┌──
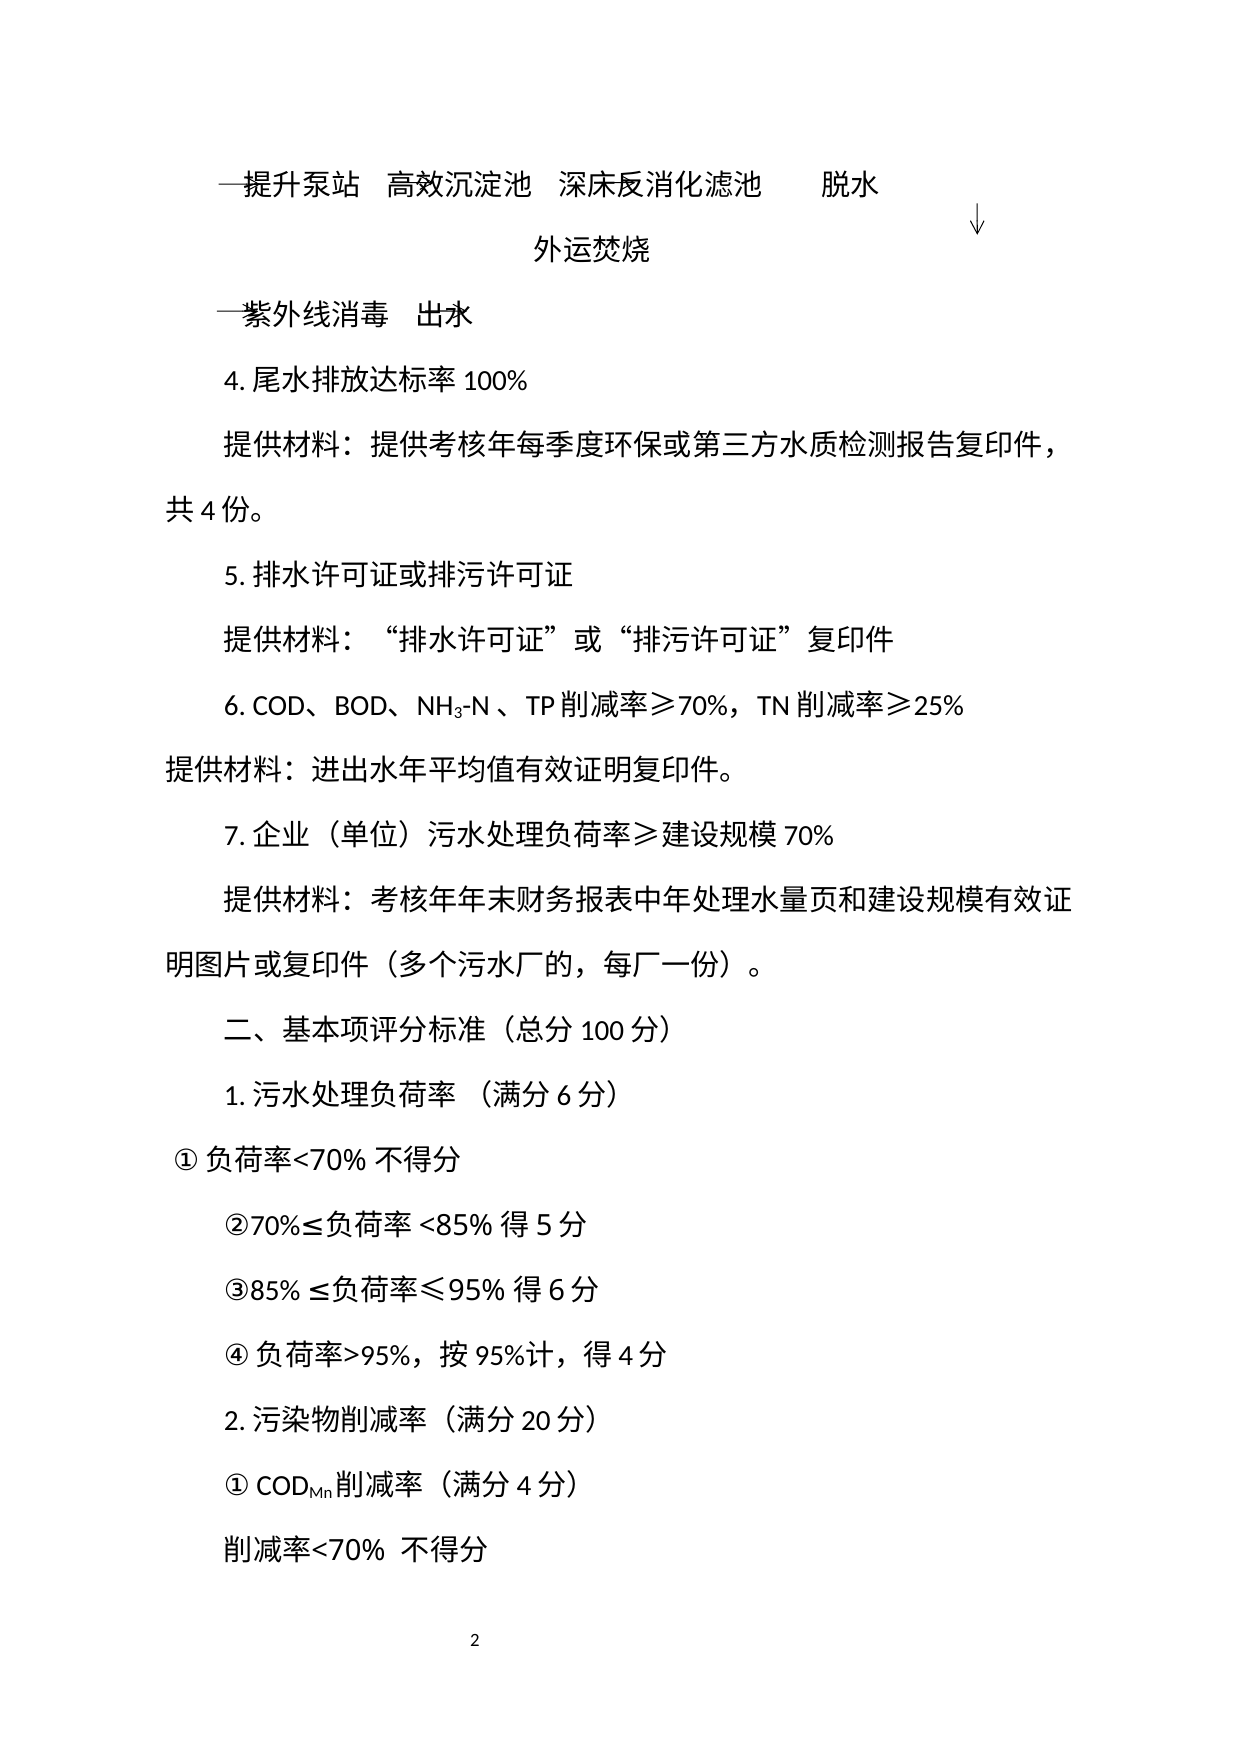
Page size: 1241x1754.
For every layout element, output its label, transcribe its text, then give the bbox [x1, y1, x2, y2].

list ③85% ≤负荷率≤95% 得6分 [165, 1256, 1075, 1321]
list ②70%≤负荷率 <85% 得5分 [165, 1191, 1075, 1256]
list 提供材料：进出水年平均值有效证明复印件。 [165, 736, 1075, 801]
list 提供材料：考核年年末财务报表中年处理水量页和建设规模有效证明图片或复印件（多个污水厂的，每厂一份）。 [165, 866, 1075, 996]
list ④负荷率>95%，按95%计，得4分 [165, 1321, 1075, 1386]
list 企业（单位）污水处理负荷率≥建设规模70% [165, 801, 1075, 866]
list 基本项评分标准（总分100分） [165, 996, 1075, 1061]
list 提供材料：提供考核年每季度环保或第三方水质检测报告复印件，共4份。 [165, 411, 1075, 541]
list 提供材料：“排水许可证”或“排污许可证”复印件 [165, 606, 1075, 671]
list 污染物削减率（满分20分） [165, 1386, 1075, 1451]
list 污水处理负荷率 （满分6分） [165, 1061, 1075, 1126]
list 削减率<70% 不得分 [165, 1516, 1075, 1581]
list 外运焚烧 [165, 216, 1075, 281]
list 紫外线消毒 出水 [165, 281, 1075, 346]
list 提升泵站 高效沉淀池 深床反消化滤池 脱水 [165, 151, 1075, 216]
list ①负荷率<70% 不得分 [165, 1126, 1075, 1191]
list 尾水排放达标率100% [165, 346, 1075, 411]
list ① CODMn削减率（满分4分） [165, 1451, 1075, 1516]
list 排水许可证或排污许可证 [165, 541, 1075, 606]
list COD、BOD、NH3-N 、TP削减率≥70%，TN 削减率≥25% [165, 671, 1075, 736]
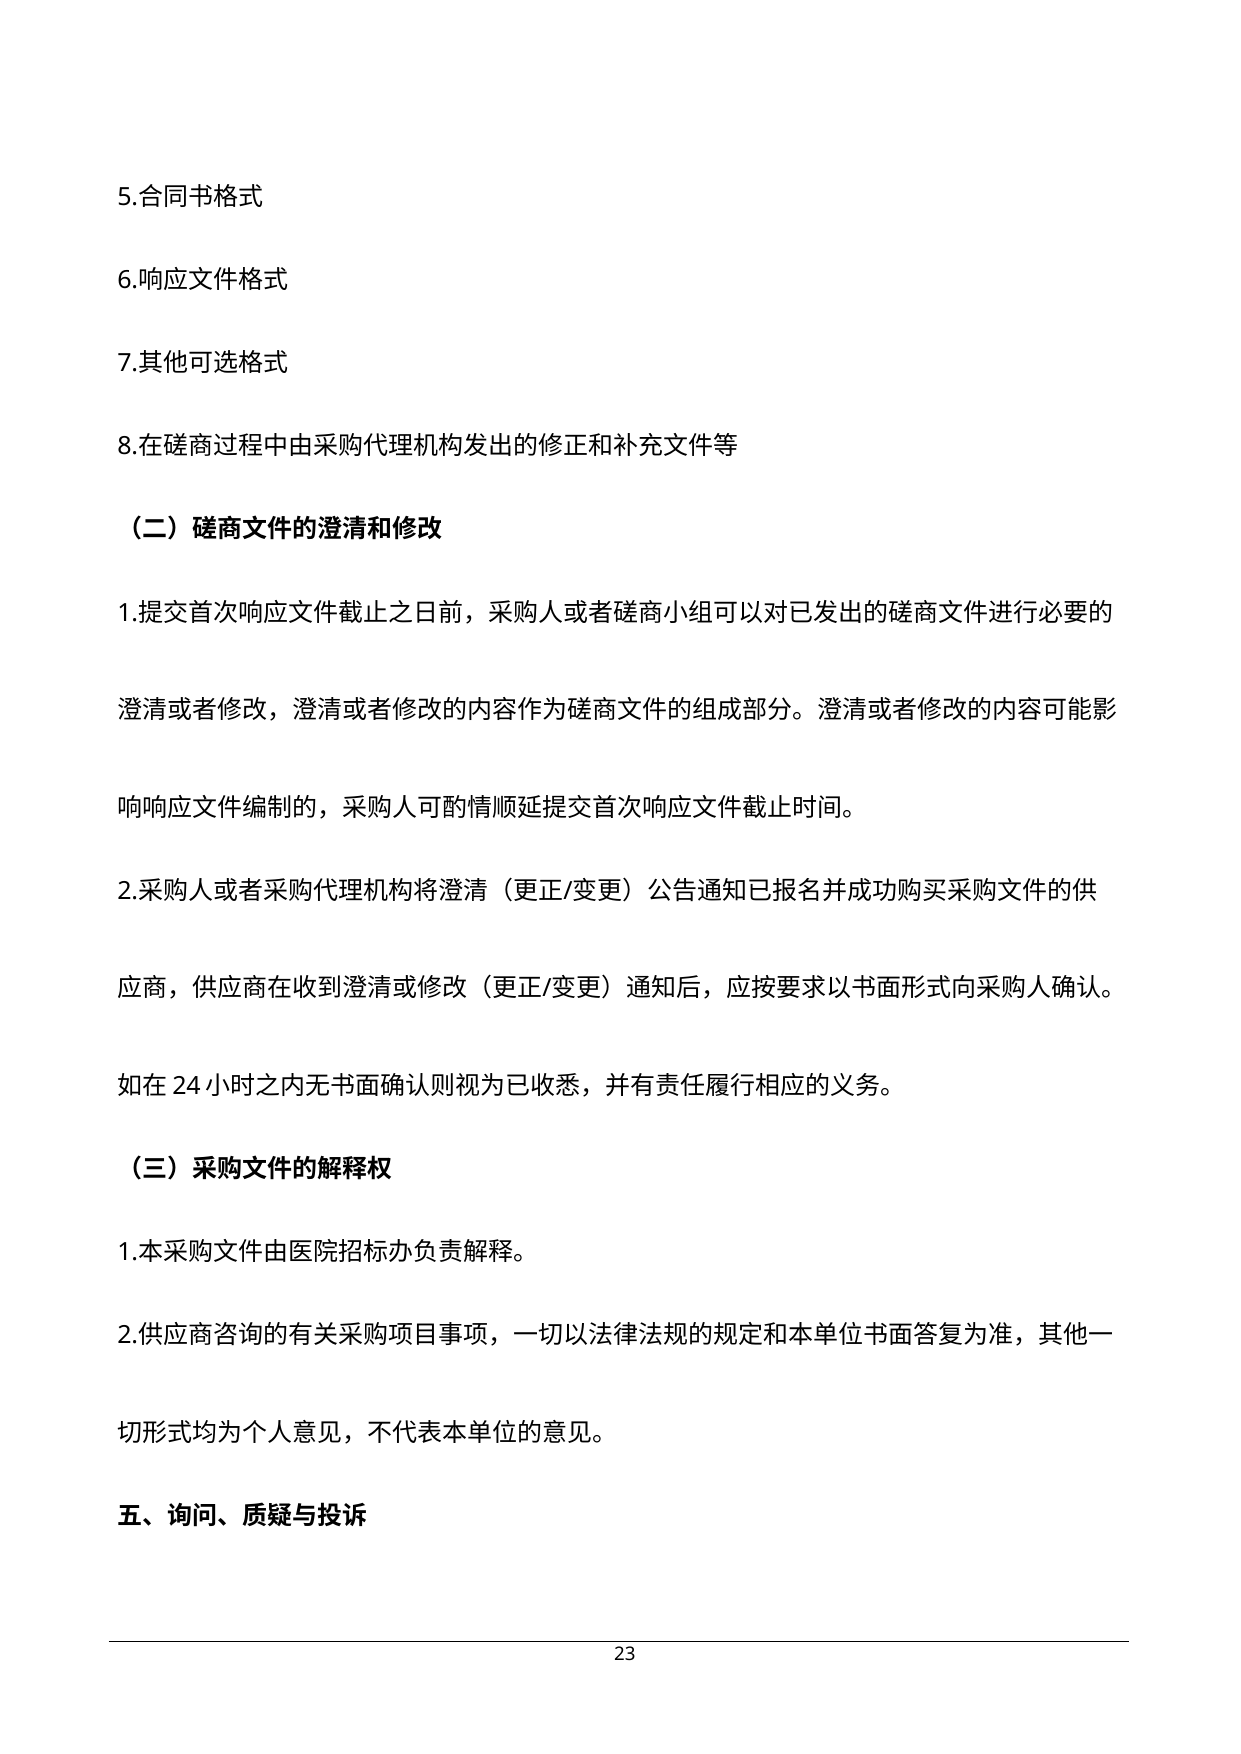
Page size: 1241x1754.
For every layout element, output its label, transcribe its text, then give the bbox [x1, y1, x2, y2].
└──
Problem statement = Word for word, retype the material above without its pictures.

Exercise result =
Page size: 1241x1754.
For every layout element, output its label, transcribe its text, then give the bbox [x1, y1, x2, y2].

list ③85% ≤负荷率≤95% 得6分 [165, 1256, 1075, 1321]
list ②70%≤负荷率 <85% 得5分 [165, 1191, 1075, 1256]
list 提供材料：进出水年平均值有效证明复印件。 [165, 736, 1075, 801]
list 提供材料：考核年年末财务报表中年处理水量页和建设规模有效证明图片或复印件（多个污水厂的，每厂一份）。 [165, 866, 1075, 996]
list ④负荷率>95%，按95%计，得4分 [165, 1321, 1075, 1386]
list 企业（单位）污水处理负荷率≥建设规模70% [165, 801, 1075, 866]
list 基本项评分标准（总分100分） [165, 996, 1075, 1061]
list 提供材料：提供考核年每季度环保或第三方水质检测报告复印件，共4份。 [165, 411, 1075, 541]
list 提供材料：“排水许可证”或“排污许可证”复印件 [165, 606, 1075, 671]
list 污染物削减率（满分20分） [165, 1386, 1075, 1451]
list 污水处理负荷率 （满分6分） [165, 1061, 1075, 1126]
list 削减率<70% 不得分 [165, 1516, 1075, 1581]
list 外运焚烧 [165, 216, 1075, 281]
list 紫外线消毒 出水 [165, 281, 1075, 346]
list 提升泵站 高效沉淀池 深床反消化滤池 脱水 [165, 151, 1075, 216]
list ①负荷率<70% 不得分 [165, 1126, 1075, 1191]
list 尾水排放达标率100% [165, 346, 1075, 411]
list ① CODMn削减率（满分4分） [165, 1451, 1075, 1516]
list 排水许可证或排污许可证 [165, 541, 1075, 606]
list COD、BOD、NH3-N 、TP削减率≥70%，TN 削减率≥25% [165, 671, 1075, 736]
Page size: 1241x1754.
For every layout element, output its label, transcribe its text, then give the bbox [x1, y1, x2, y2].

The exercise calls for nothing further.